The wealthier classes indulged in flowing robes, and Bujas Dasa the king, who in the fourth century devoted himself to the study of medicine and the cure of the sick, was accustomed, when seeking objects for his compassion, to appear as a common person, simply "disguising himself by gathering his cloth up between his legs."[1] Robes with flowers[2], and a turban of silk, constituted the dress of state bestowed on men whom the king delighted to honour.[3] Cloth of gold is spoken of in the fifth century, but the allusion is probably made to the kinbaub of India.[4]

1: Mahawanso, ch. xxxvii. p.245.

2: By the ordinances of Buddhism it was forbidden to the priesthood "to adorn the body with flowers," thus showing it to have been a practice of the laity. HARDY'S Eastern Monachism, ch. iv. p.24; ch. xiii p.128.
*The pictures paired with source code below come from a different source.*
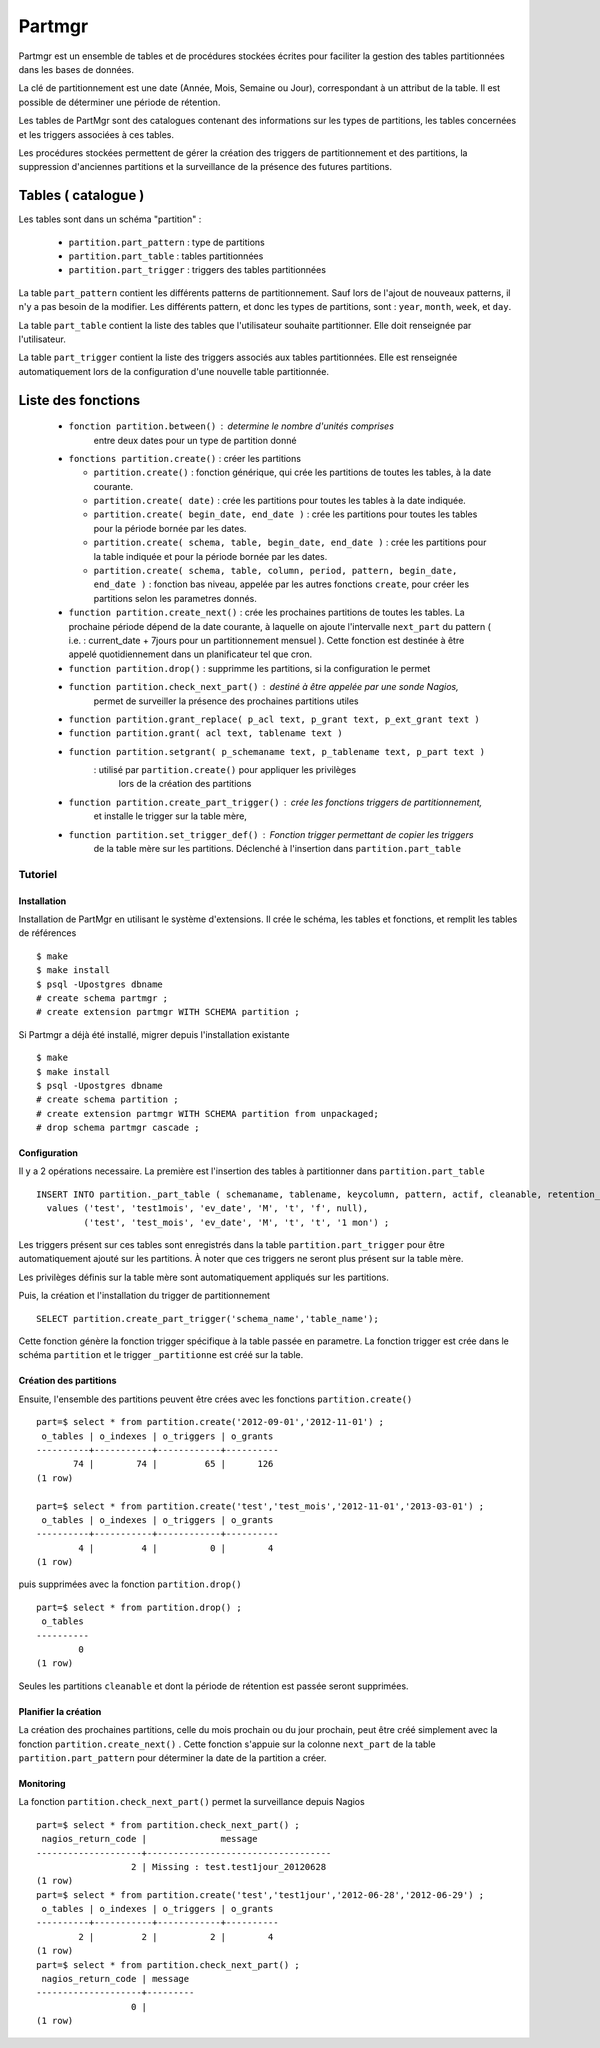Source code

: Partmgr
=======
Partmgr est un ensemble de tables et de procédures stockées écrites pour
faciliter la gestion des tables partitionnées dans les bases de données.

La clé de partitionnement est une date (Année, Mois, Semaine ou Jour), 
correspondant à un attribut de la table. Il est possible de déterminer
une période de rétention.

Les tables de PartMgr sont des catalogues contenant des informations sur 
les types de partitions, les tables concernées et les triggers associées à ces 
tables.

Les procédures stockées permettent de gérer la création des triggers de 
partitionnement et des partitions, la suppression d'anciennes partitions 
et la surveillance de la présence des futures partitions.

Tables ( catalogue )
--------------------
Les tables sont dans un schéma "partition" :

  - ``partition.part_pattern`` : type de partitions
  - ``partition.part_table`` : tables partitionnées
  - ``partition.part_trigger`` : triggers des tables partitionnées

La table ``part_pattern`` contient les différents patterns de partitionnement. Sauf lors de l'ajout 
de nouveaux patterns, il n'y a pas besoin de la modifier. Les différents pattern, et donc les 
types de partitions, sont : ``year``, ``month``, ``week``, et ``day``.

La table ``part_table`` contient la liste des tables que l'utilisateur souhaite partitionner. 
Elle doit renseignée par l'utilisateur.

La table ``part_trigger`` contient la liste des triggers associés aux tables partitionnées. Elle est
renseignée automatiquement lors de la configuration d'une nouvelle table partitionnée. 

Liste des fonctions
--------------------
  - ``fonction partition.between()`` : determine le nombre d'unités comprises 
      entre deux dates pour un type de partition donné
  - ``fonctions partition.create()`` : créer les partitions 

    -  ``partition.create()`` : fonction générique, qui crée les partitions de toutes les tables, à la date courante.
    -  ``partition.create( date)`` : crée les partitions pour toutes les tables à la date indiquée.
    -  ``partition.create( begin_date, end_date )`` : crée les partitions pour toutes les tables pour la période bornée par les dates.
    -  ``partition.create( schema, table, begin_date, end_date )`` : crée les partitions pour la table indiquée et pour la période bornée par les dates. 
    -  ``partition.create( schema, table, column, period, pattern, begin_date, end_date )`` : fonction bas niveau, appelée par les autres fonctions ``create``, pour créer les partitions selon les parametres donnés. 

  - ``function partition.create_next()`` : crée les prochaines partitions de toutes les tables. La prochaine période dépend de la date courante, à laquelle on ajoute l'intervalle ``next_part`` du pattern ( i.e. : current_date + 7jours pour un partitionnement mensuel ). Cette fonction est destinée à être appelé quotidiennement dans un planificateur tel que cron. 
  - ``function partition.drop()`` : supprimme les partitions, si la configuration le permet
  - ``function partition.check_next_part()`` : destiné à être appelée par une sonde Nagios, 
      permet de surveiller la présence des prochaines partitions utiles

  - ``function partition.grant_replace( p_acl text, p_grant text, p_ext_grant text )``
  - ``function partition.grant( acl text, tablename text )``
  - ``function partition.setgrant( p_schemaname text, p_tablename text, p_part text )``
     : utilisé par ``partition.create()`` pour appliquer les privilèges 
       lors de la création des partitions

  - ``function partition.create_part_trigger()`` : crée les fonctions triggers de partitionnement, 
      et installe le trigger sur la table mère, 
  - ``function partition.set_trigger_def()`` : Fonction trigger permettant de copier les triggers 
      de la table mère sur les partitions. Déclenché à l'insertion dans ``partition.part_table``

Tutoriel
````````

Installation
::::::::::::

Installation de PartMgr en utilisant le système d'extensions.
Il crée le schéma, les tables et fonctions, et remplit les tables de références ::

  $ make
  $ make install
  $ psql -Upostgres dbname
  # create schema partmgr ;
  # create extension partmgr WITH SCHEMA partition ;

Si Partmgr a déjà été installé, migrer depuis l'installation existante ::

  $ make
  $ make install
  $ psql -Upostgres dbname
  # create schema partition ;
  # create extension partmgr WITH SCHEMA partition from unpackaged;
  # drop schema partmgr cascade ;

Configuration
:::::::::::::

Il y a 2 opérations necessaire. La première est l'insertion des tables à partitionner dans ``partition.part_table`` ::

  INSERT INTO partition._part_table ( schemaname, tablename, keycolumn, pattern, actif, cleanable, retention_period)
    values ('test', 'test1mois', 'ev_date', 'M', 't', 'f', null),
           ('test', 'test_mois', 'ev_date', 'M', 't', 't', '1 mon') ;

Les triggers présent sur ces tables sont enregistrés dans la table ``partition.part_trigger`` pour être 
automatiquement ajouté sur les partitions. À noter que ces triggers ne seront plus présent sur la table mère.

Les privilèges définis sur la table mère sont automatiquement appliqués sur les partitions.

Puis, la création et l'installation du trigger de partitionnement ::

  SELECT partition.create_part_trigger('schema_name','table_name');

Cette fonction génère la fonction trigger spécifique à la table passée en parametre. 
La fonction trigger est crée dans le schéma ``partition`` et le trigger ``_partitionne`` 
est créé sur la table. 

Création des partitions
:::::::::::::::::::::::

Ensuite, l'ensemble des partitions peuvent être crées avec les fonctions ``partition.create()`` ::
  
  part=$ select * from partition.create('2012-09-01','2012-11-01') ;
   o_tables | o_indexes | o_triggers | o_grants 
  ----------+-----------+------------+----------
         74 |        74 |         65 |      126
  (1 row)

  part=$ select * from partition.create('test','test_mois','2012-11-01','2013-03-01') ;
   o_tables | o_indexes | o_triggers | o_grants 
  ----------+-----------+------------+----------
          4 |         4 |          0 |        4
  (1 row)


puis supprimées avec la fonction ``partition.drop()`` ::
  
  part=$ select * from partition.drop() ;
   o_tables 
  ----------
          0
  (1 row)

Seules les partitions ``cleanable`` et dont la période de rétention est passée seront supprimées. 


Planifier la création
:::::::::::::::::::::

La création des prochaines partitions, celle du mois prochain ou du jour prochain, peut être
créé simplement avec la fonction ``partition.create_next()`` . Cette fonction s'appuie sur la
colonne ``next_part`` de la table ``partition.part_pattern`` pour déterminer la date de la partition
a créer. 

Monitoring
::::::::::

La fonction ``partition.check_next_part()`` permet la surveillance depuis Nagios :: 
  
  part=$ select * from partition.check_next_part() ;
   nagios_return_code |              message              
  --------------------+-----------------------------------
                    2 | Missing : test.test1jour_20120628
  (1 row)
  part=$ select * from partition.create('test','test1jour','2012-06-28','2012-06-29') ;
   o_tables | o_indexes | o_triggers | o_grants 
  ----------+-----------+------------+----------
          2 |         2 |          2 |        4
  (1 row)
  part=$ select * from partition.check_next_part() ;
   nagios_return_code | message 
  --------------------+---------
                    0 | 
  (1 row)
3: Mahawanso, ch. xxiii. p.139.

4: Ibid., ch. xxxviii. p.258.

MANUAL AND MECHANICAL ARTS. Weaving.—The aborigines practised the art of weaving before the arrival of Wijayo. Kuweni, when the adventurer approached her, was "seated at the foot of a tree, spinning thread;"[1] cotton was the ordinary material, but "linen cloth" is mentioned in the second century before Christ.[2] White cloths are spoken of as having been employed, in the earliest times, in every ceremony for covering chairs on which persons of rank were expected to be seated; whole "webs of cloth" were used to wrap the carandua in which the sacred relics were enclosed[3], and one of the kings, on the occasion of consecrating a dagoba at Mihintala, covered with "white cloth" the road taken by the procession between the mountain and capital, a distance of more than seven miles.[4]

1: Mahawanso, ch. vii. p.48; Rajavali, p.173.

2: Mahawanso, ch, xxv. p.152.

3: Rajaratnacari, p.72.

4: A.D. 8. Rajavali, p. 227; Mahawanso, ch. xxxiv. p. 213.